L’article 15 prévoit une régulation des dispositifs médicamenteux innovants, notamment en cardiologie et en orthopédie. Nous avons tous en tête le scandale des Implant Files révélé par Le Monde il y a un an. Le journal avait mis en évidence des défaillances dans l’accès au marché des dispositifs médicamenteux, et un manque de traçabilité et de contrôle. Réduire le coût des médicaments pour les hôpitaux est bienvenu, mais la mesure n’intervient qu’en dernier ressort. Si l’on veut que les industriels réduisent leurs marges, il faut une régulation forte. Cet amendement rétablit donc un pôle public de médicaments. Les industriels ont reçu 6 milliards d’euros en 2019 via le pôle de compétitivité. La clause de sauvegarde devra être beaucoup plus contraignante.


Un amendement de suppression sur l’article 18 :

L’article 18 prévoit une compensation incomplète de l’État à la sécurité sociale des pertes de recettes qu’il lui fait supporter. L’élargissement des allègements généraux aux cotisations de retraite complémentaire et aux contributions d’assurance chômage coûtera très cher ; le Gouvernement évoque par ailleurs la nécessité de rétablir les équilibres financiers. Le problème, ce sont peut-être tous ces allègements et exonérations.


Amendement sur l’article 33 :

Madame la Ministre,
Monsieur le Président,
Mes chers collègues,

Cet article instaurant une prise en charge intégrale des frais liés à la contraception pour l’ensemble des mineures est bien évidemment le bienvenu. L’utilité d’une mise à disposition gratuite de moyens de contraception n’est plus à démontrer.

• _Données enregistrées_
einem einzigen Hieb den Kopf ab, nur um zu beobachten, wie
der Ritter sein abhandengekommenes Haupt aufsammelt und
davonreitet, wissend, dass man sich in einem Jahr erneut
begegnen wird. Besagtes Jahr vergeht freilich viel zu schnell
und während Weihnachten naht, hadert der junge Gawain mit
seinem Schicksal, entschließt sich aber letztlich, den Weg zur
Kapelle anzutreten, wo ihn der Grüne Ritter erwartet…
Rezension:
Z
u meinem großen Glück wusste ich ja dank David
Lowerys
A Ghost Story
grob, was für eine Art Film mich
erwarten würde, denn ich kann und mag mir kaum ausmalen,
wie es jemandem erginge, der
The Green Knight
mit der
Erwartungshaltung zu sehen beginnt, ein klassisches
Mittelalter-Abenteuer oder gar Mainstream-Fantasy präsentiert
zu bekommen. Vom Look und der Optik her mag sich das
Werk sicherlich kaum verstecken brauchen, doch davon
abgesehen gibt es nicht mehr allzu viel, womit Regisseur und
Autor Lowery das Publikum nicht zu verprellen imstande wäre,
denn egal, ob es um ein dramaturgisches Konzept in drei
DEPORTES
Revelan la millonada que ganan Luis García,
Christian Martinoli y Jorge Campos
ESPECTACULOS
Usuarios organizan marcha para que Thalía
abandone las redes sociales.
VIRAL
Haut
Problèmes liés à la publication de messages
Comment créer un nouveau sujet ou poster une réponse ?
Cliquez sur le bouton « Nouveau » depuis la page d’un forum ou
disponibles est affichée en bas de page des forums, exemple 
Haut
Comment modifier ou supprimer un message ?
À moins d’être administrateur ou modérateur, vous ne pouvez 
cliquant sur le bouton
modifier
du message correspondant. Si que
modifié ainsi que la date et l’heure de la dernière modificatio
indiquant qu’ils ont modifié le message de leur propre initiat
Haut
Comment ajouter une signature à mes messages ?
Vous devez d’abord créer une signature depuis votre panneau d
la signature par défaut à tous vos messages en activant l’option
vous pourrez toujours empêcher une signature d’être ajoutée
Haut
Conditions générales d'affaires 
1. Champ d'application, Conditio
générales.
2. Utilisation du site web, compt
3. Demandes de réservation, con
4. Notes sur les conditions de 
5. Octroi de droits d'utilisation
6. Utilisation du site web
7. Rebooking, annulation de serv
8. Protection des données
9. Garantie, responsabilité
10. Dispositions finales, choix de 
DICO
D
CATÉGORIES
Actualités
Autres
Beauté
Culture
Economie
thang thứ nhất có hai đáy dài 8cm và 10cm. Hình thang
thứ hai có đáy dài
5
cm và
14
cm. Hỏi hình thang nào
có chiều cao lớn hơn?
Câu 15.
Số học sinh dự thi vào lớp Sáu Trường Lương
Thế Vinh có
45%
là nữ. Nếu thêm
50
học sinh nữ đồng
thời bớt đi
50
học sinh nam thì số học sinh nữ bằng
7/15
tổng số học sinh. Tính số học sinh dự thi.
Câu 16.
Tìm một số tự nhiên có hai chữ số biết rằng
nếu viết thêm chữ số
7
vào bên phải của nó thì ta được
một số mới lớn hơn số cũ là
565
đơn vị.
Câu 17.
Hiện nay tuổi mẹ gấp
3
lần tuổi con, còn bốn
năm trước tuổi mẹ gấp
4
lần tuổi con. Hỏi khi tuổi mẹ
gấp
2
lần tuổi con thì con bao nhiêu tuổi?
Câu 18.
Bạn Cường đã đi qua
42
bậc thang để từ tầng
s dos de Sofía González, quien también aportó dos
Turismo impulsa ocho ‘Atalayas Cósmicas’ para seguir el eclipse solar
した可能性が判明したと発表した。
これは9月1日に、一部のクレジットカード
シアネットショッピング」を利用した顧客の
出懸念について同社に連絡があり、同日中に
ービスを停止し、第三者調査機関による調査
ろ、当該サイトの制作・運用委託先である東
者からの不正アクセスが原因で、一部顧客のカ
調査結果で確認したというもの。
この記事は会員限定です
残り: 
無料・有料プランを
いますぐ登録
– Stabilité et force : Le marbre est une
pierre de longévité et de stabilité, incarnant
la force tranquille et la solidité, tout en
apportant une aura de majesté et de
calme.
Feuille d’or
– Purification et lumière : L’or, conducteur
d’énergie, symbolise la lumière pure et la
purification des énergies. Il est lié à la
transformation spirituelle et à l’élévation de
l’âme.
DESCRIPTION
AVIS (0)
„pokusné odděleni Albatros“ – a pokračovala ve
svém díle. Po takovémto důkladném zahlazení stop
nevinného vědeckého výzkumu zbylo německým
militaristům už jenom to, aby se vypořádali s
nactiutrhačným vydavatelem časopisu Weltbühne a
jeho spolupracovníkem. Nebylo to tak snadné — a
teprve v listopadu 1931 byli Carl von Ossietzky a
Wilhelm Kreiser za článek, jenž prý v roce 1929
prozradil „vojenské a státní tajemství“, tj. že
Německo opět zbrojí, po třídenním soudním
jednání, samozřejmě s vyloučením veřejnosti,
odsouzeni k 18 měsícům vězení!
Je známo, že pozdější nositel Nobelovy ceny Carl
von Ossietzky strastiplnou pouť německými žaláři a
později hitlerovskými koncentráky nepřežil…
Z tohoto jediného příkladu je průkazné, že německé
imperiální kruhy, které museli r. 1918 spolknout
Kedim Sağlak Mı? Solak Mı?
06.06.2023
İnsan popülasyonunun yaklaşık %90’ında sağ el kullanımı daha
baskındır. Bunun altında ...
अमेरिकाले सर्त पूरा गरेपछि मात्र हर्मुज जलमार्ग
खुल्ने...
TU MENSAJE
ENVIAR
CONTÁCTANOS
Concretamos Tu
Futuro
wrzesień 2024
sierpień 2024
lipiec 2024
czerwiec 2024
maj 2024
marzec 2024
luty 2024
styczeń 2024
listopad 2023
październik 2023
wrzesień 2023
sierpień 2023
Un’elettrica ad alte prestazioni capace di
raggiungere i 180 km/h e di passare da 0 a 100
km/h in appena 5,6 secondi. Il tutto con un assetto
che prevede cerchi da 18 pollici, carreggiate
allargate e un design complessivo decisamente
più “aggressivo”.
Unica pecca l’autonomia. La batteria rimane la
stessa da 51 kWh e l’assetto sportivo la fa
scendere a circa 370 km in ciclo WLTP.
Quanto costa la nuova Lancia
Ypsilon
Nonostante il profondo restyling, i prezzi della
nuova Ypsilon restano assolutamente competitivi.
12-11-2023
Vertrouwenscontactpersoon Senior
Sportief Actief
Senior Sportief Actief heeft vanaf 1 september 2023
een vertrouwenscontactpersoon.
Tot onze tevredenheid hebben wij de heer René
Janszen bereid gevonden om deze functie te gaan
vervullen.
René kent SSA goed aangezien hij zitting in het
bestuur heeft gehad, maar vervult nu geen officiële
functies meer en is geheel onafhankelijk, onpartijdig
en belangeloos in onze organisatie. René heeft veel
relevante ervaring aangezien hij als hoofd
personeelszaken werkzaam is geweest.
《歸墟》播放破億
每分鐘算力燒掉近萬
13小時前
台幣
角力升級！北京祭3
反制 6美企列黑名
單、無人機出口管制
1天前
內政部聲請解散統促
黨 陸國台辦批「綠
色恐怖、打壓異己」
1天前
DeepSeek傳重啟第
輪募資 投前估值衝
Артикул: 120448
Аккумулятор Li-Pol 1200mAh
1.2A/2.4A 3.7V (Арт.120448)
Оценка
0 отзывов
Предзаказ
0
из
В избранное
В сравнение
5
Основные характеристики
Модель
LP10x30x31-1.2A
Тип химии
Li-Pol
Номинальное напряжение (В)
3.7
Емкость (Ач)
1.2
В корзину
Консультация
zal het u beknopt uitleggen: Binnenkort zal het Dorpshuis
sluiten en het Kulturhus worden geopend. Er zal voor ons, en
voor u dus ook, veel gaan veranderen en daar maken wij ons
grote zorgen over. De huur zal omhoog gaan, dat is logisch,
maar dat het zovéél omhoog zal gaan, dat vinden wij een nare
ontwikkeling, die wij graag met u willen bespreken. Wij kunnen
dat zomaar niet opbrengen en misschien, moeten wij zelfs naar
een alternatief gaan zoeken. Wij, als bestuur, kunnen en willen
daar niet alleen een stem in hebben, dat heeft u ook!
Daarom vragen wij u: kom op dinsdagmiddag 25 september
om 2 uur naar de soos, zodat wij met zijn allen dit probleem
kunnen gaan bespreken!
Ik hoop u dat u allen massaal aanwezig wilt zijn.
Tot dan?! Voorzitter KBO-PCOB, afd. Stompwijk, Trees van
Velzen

• _Consigne 1_
D'après le texte fourni, quelle somme les industriels ont-ils reçue en 2019 via le pôle de compétitivité ?
• _Consigne 2_
Reproduisez le passage du texte fourni qui commence aux mots « L’article 15 prévoit » et s'arrête après « beaucoup plus contraignante. ».
Cette liste n'a aucun rôle ici.

• _Réponse 1_
6 milliards d'euros.

• _Réponse 2_
L’article 15 prévoit une régulation des dispositifs médicamenteux innovants, notamment en cardiologie et en orthopédie. Nous avons tous en tête le scandale des Implant Files révélé par Le Monde il y a un an. Le journal avait mis en évidence des défaillances dans l’accès au marché des dispositifs médicamenteux, et un manque de traçabilité et de contrôle. Réduire le coût des médicaments pour les hôpitaux est bienvenu, mais la mesure n’intervient qu’en dernier ressort. Si l’on veut que les industriels réduisent leurs marges, il faut une régulation forte. Cet amendement rétablit donc un pôle public de médicaments. Les industriels ont reçu 6 milliards d’euros en 2019 via le pôle de compétitivité. La clause de sauvegarde devra être beaucoup plus contraignante.